#### [Exercise data]
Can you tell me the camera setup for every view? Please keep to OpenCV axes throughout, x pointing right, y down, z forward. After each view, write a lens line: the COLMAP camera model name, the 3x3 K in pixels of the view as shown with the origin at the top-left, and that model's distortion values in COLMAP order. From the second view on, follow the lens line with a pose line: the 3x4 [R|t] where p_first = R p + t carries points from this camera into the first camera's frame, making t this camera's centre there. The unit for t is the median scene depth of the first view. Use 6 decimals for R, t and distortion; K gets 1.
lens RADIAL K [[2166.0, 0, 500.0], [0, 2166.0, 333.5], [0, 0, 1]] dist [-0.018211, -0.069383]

* * *

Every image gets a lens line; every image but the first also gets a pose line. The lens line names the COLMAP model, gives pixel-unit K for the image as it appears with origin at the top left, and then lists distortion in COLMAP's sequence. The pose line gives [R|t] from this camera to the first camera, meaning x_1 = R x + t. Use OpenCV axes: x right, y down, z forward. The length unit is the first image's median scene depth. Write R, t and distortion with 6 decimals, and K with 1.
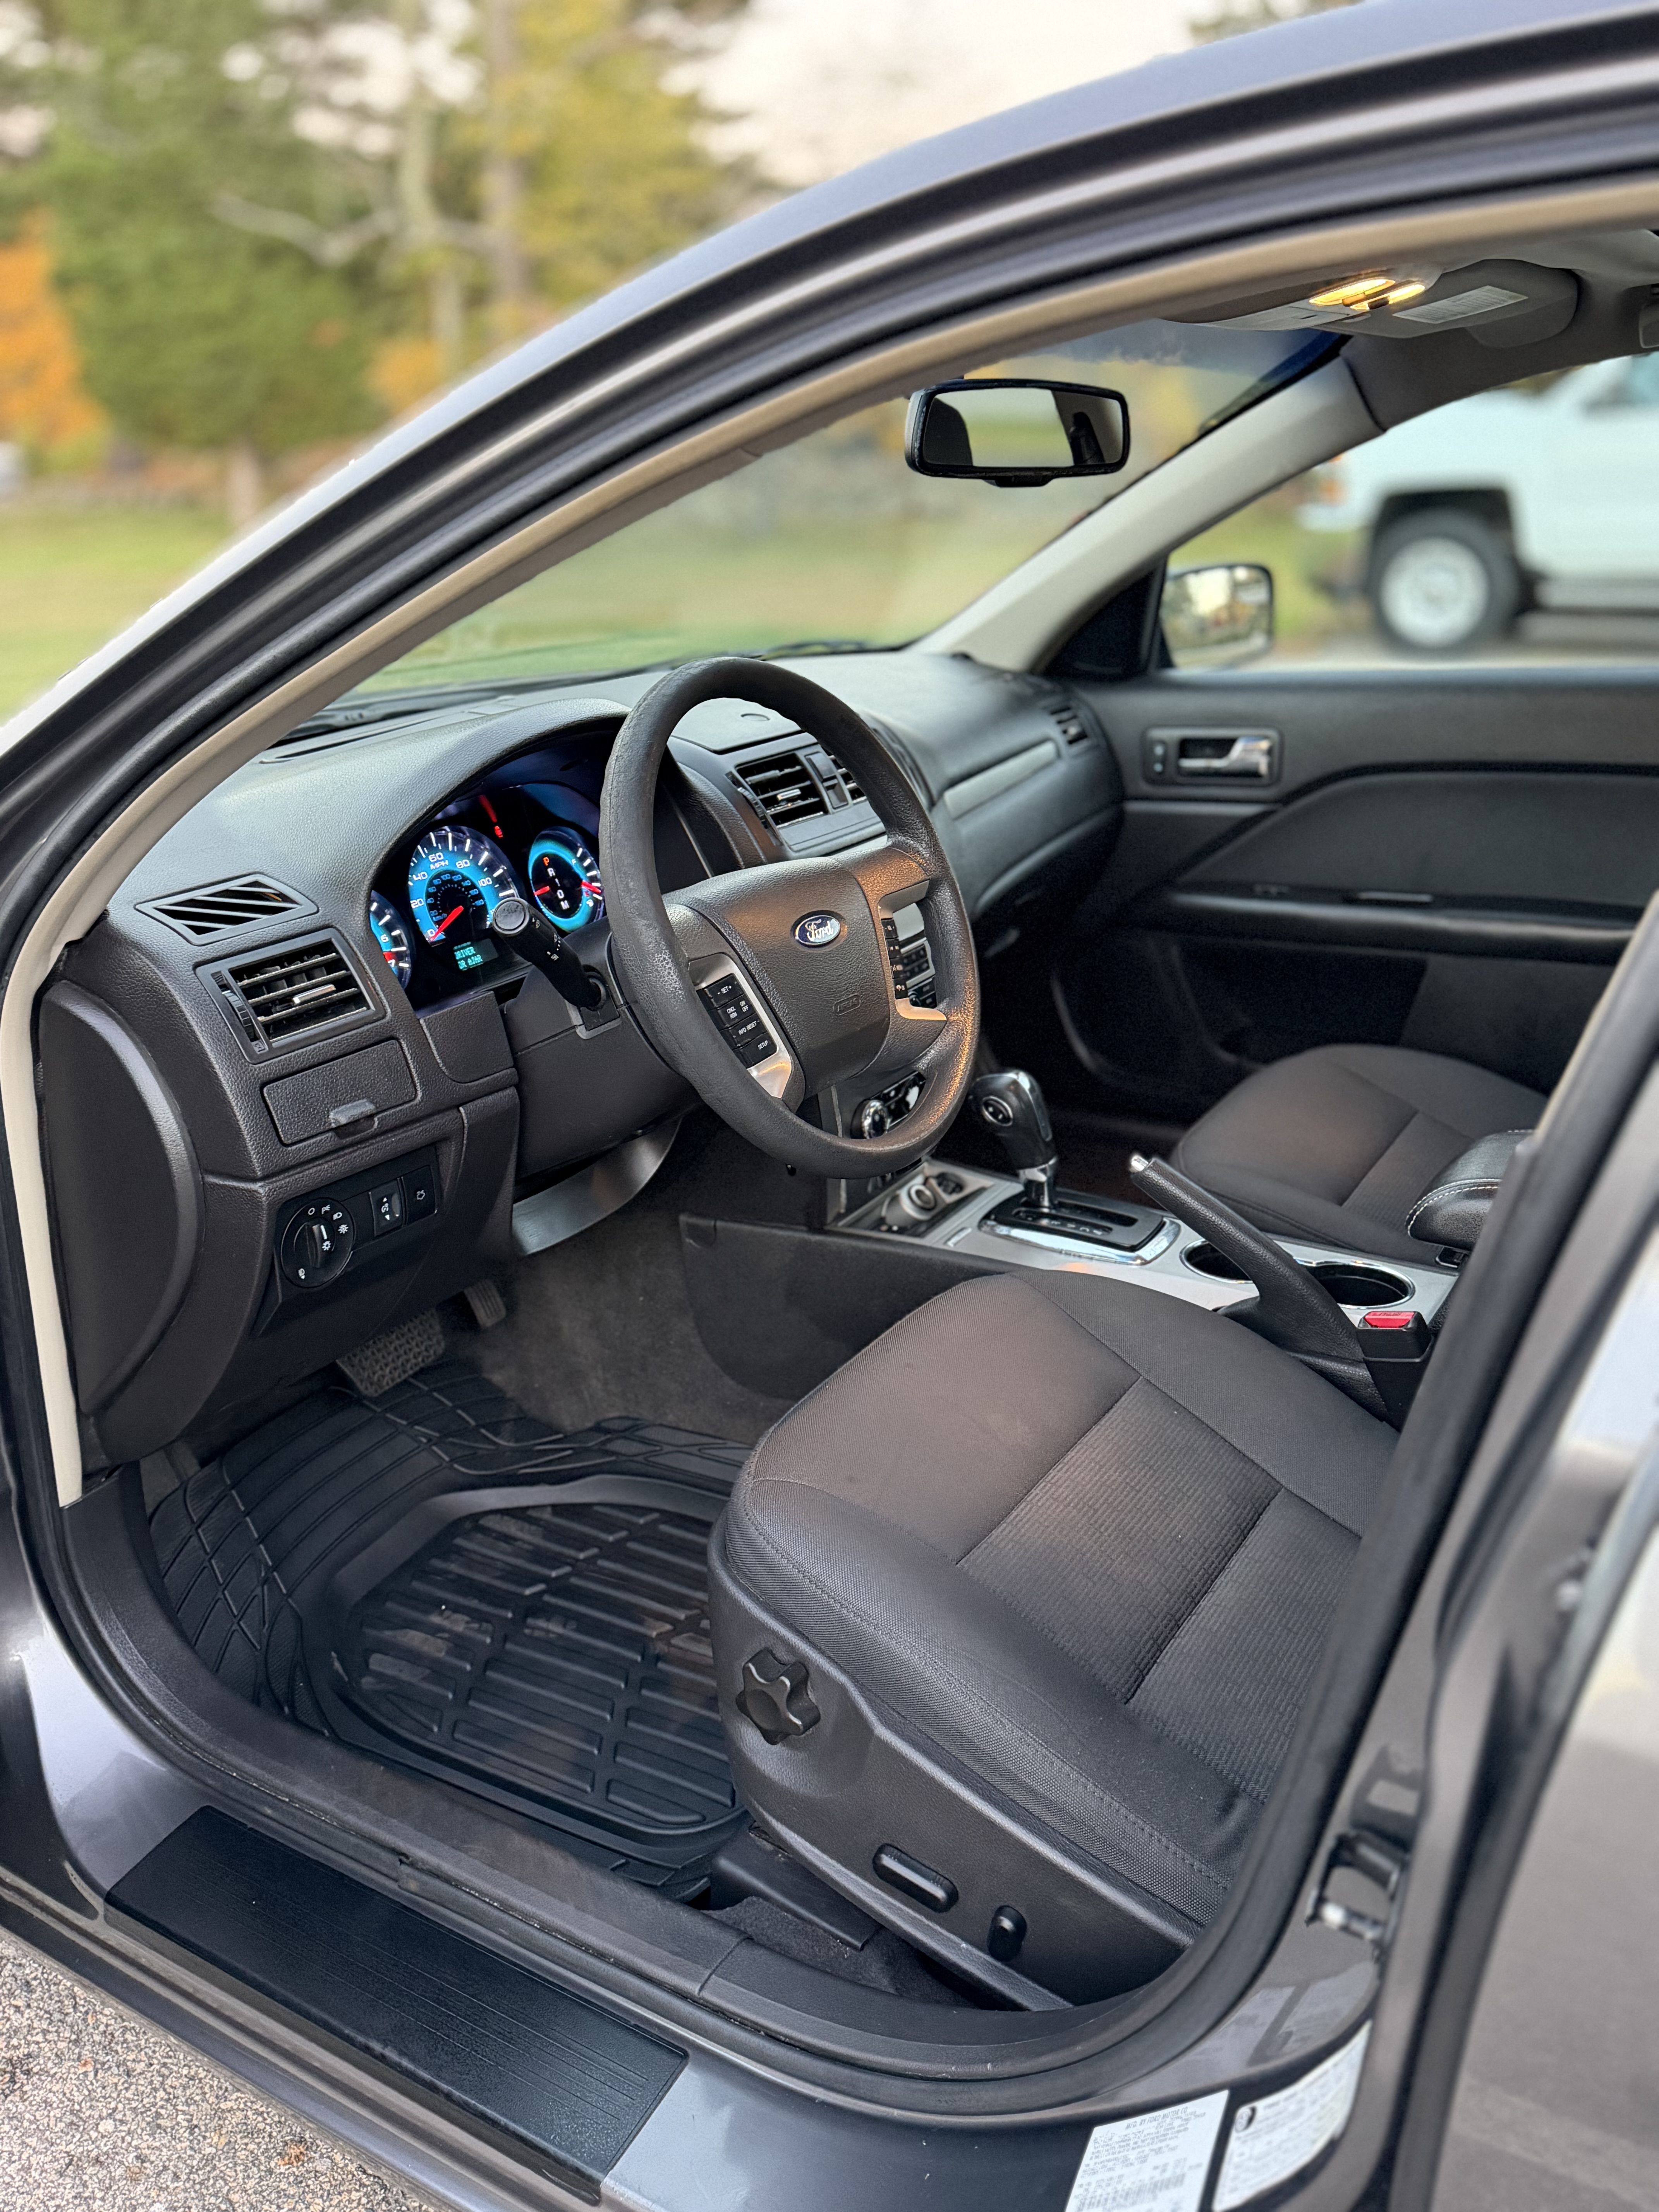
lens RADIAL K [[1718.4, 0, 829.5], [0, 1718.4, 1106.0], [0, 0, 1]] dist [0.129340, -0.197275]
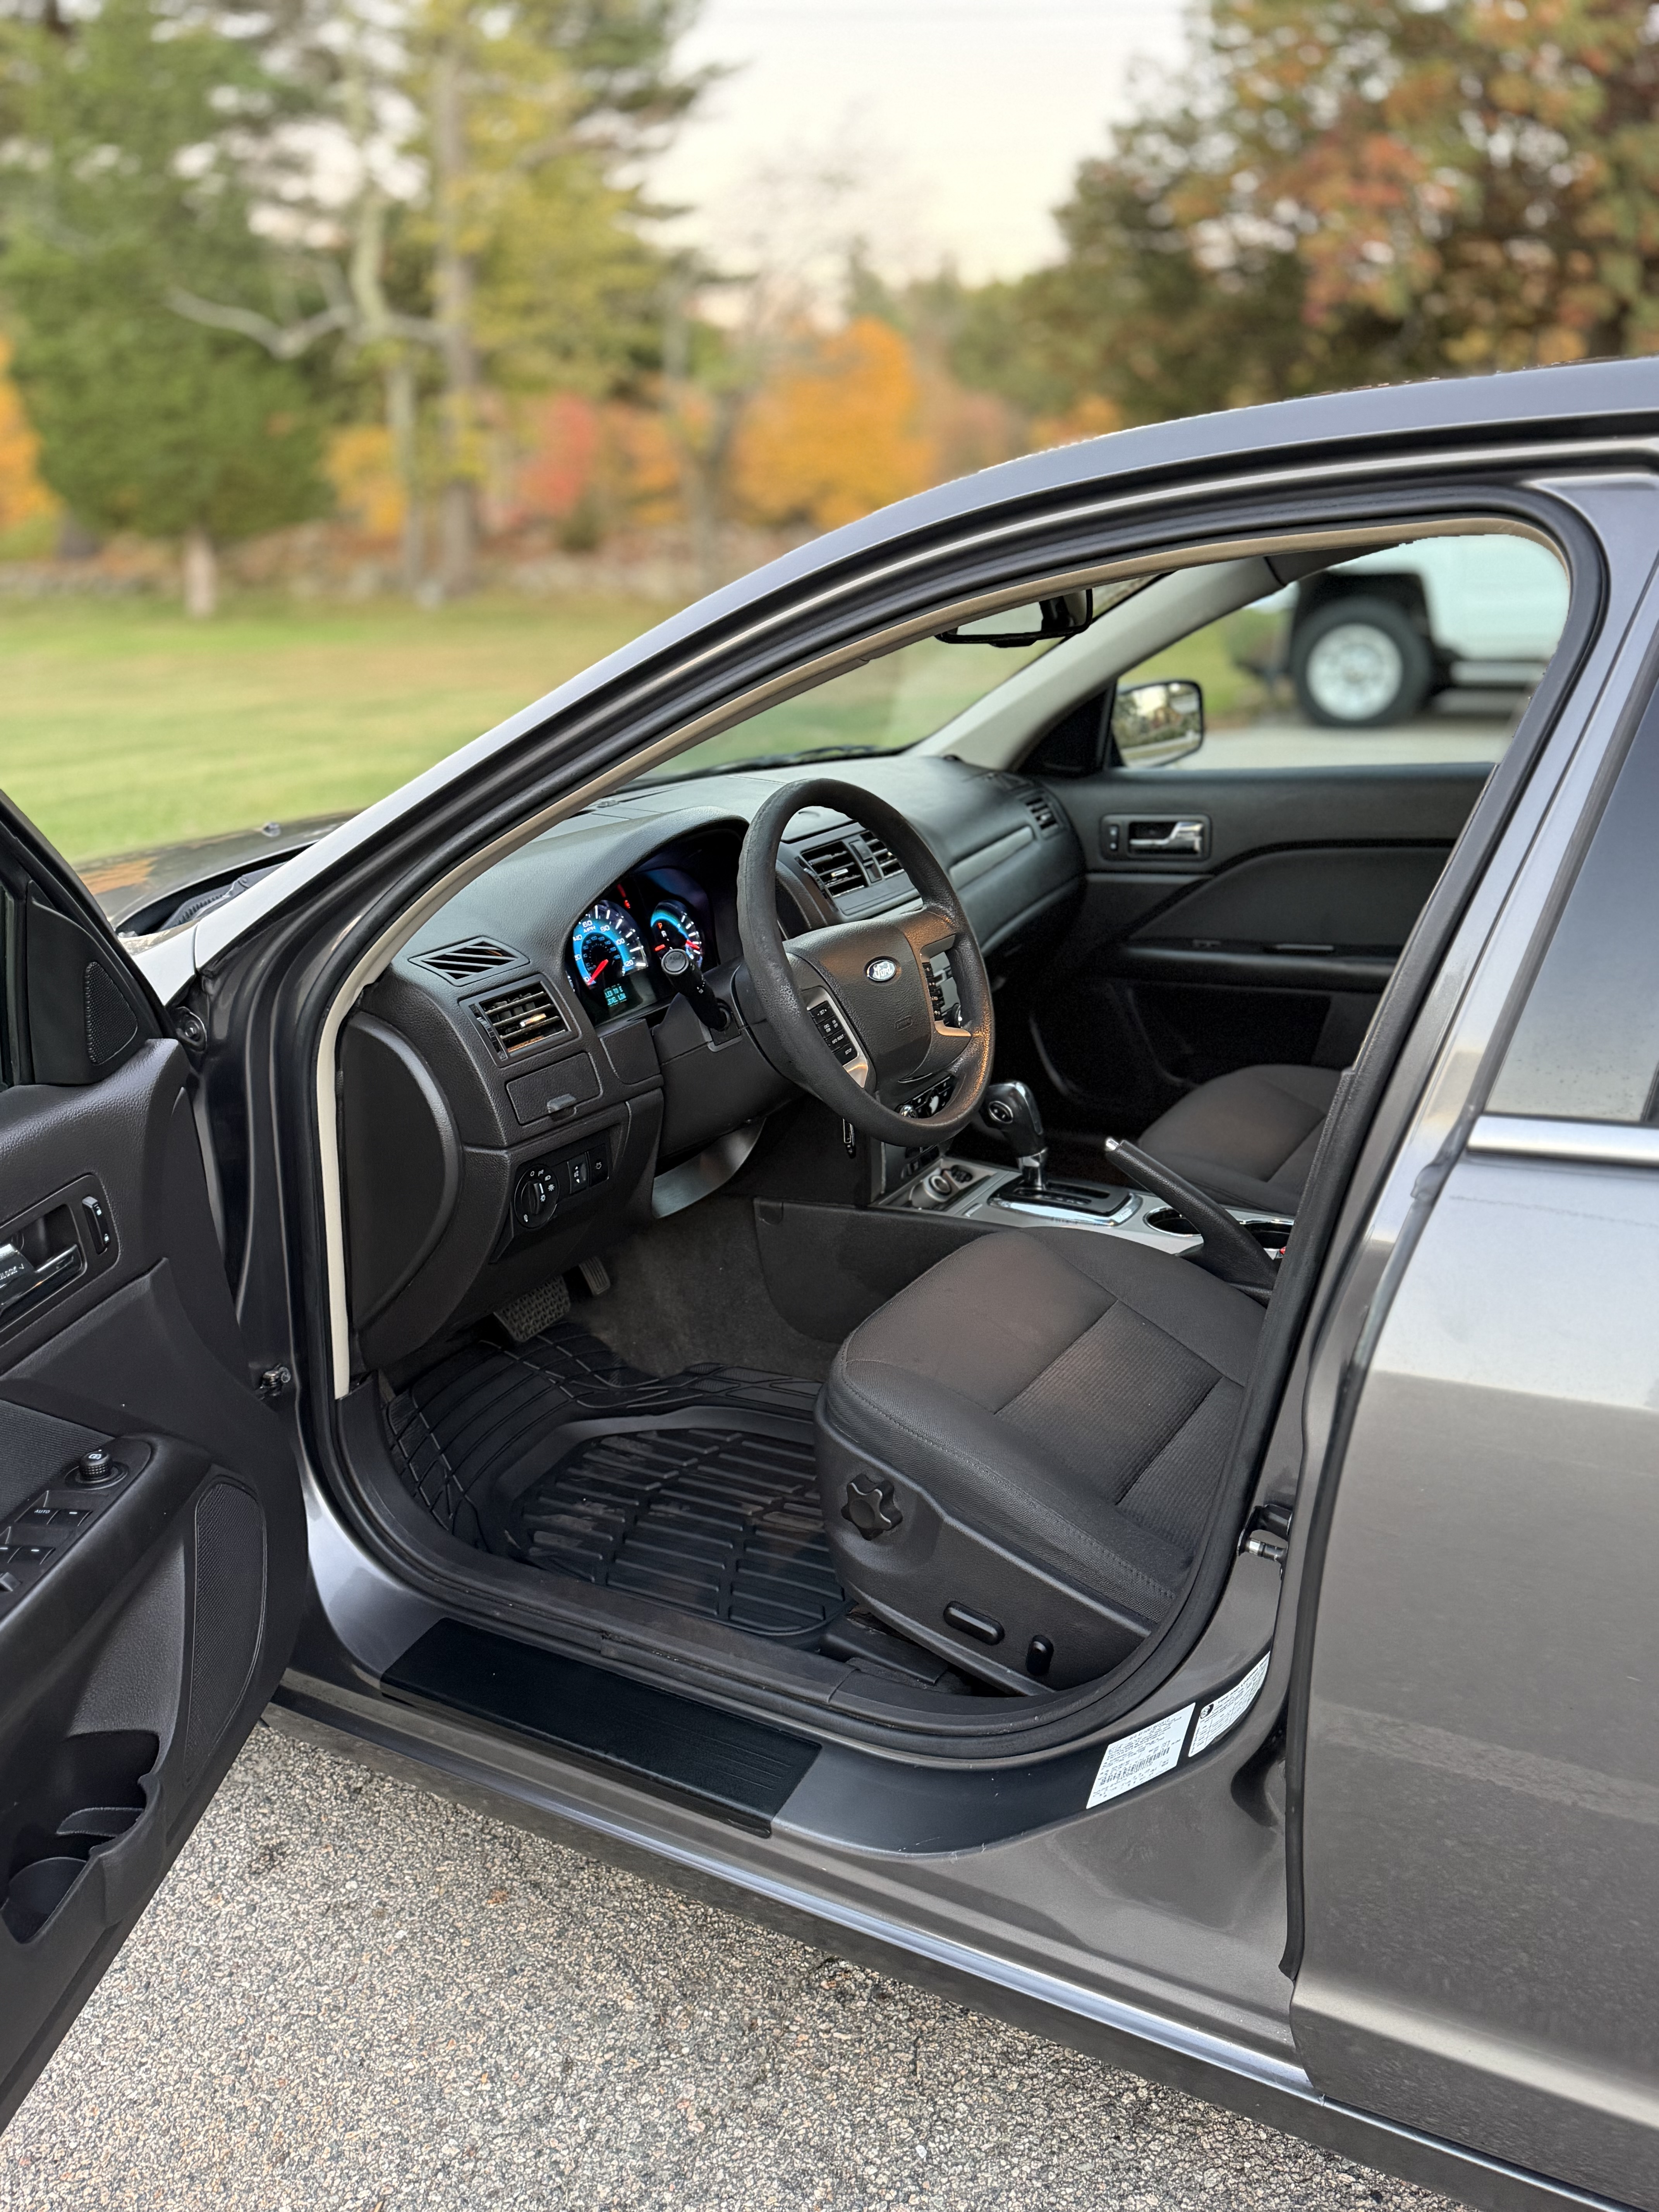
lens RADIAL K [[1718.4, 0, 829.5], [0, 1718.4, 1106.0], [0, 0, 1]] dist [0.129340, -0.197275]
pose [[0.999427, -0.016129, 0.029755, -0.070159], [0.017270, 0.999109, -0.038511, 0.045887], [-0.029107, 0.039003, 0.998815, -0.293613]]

--

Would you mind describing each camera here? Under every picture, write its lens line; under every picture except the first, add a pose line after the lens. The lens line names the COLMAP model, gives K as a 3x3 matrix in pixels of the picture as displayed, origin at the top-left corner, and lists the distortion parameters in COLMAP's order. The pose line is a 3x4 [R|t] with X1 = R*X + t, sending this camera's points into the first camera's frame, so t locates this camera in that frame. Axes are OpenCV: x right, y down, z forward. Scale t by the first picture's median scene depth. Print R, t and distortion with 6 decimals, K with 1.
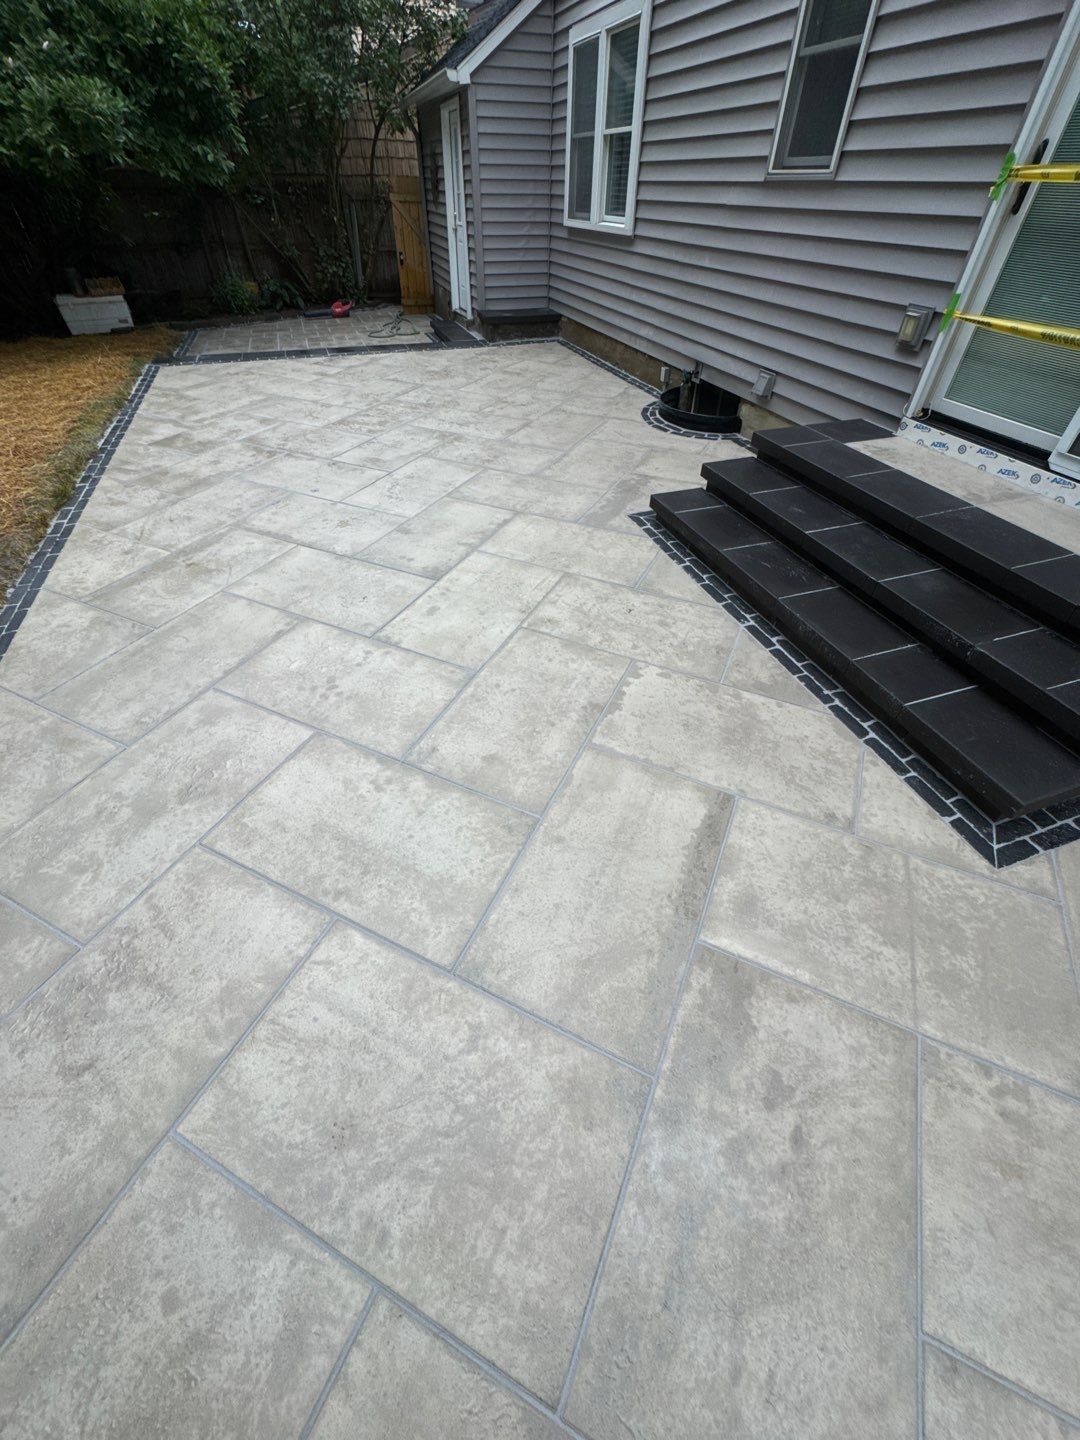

#### [Work order]
Return the lines from the line with "Can you tell" to the line with "dist [-0.018211, -0.069383]" exactly, ends included.

#### [Output]
Can you tell me the camera setup for every view? Please keep to OpenCV axes throughout, x pointing right, y down, z forward. After each view, write a lens line: the COLMAP camera model name, the 3x3 K in pixels of the view as shown with the origin at the top-left, and that model's distortion values in COLMAP order. From the second view on, follow the lens line with a pose line: the 3x4 [R|t] where p_first = R p + t carries points from this camera into the first camera's frame, making t this camera's centre there. The unit for t is the median scene depth of the first view. Use 6 decimals for R, t and distortion; K gets 1.
lens RADIAL K [[2166.0, 0, 500.0], [0, 2166.0, 333.5], [0, 0, 1]] dist [-0.018211, -0.069383]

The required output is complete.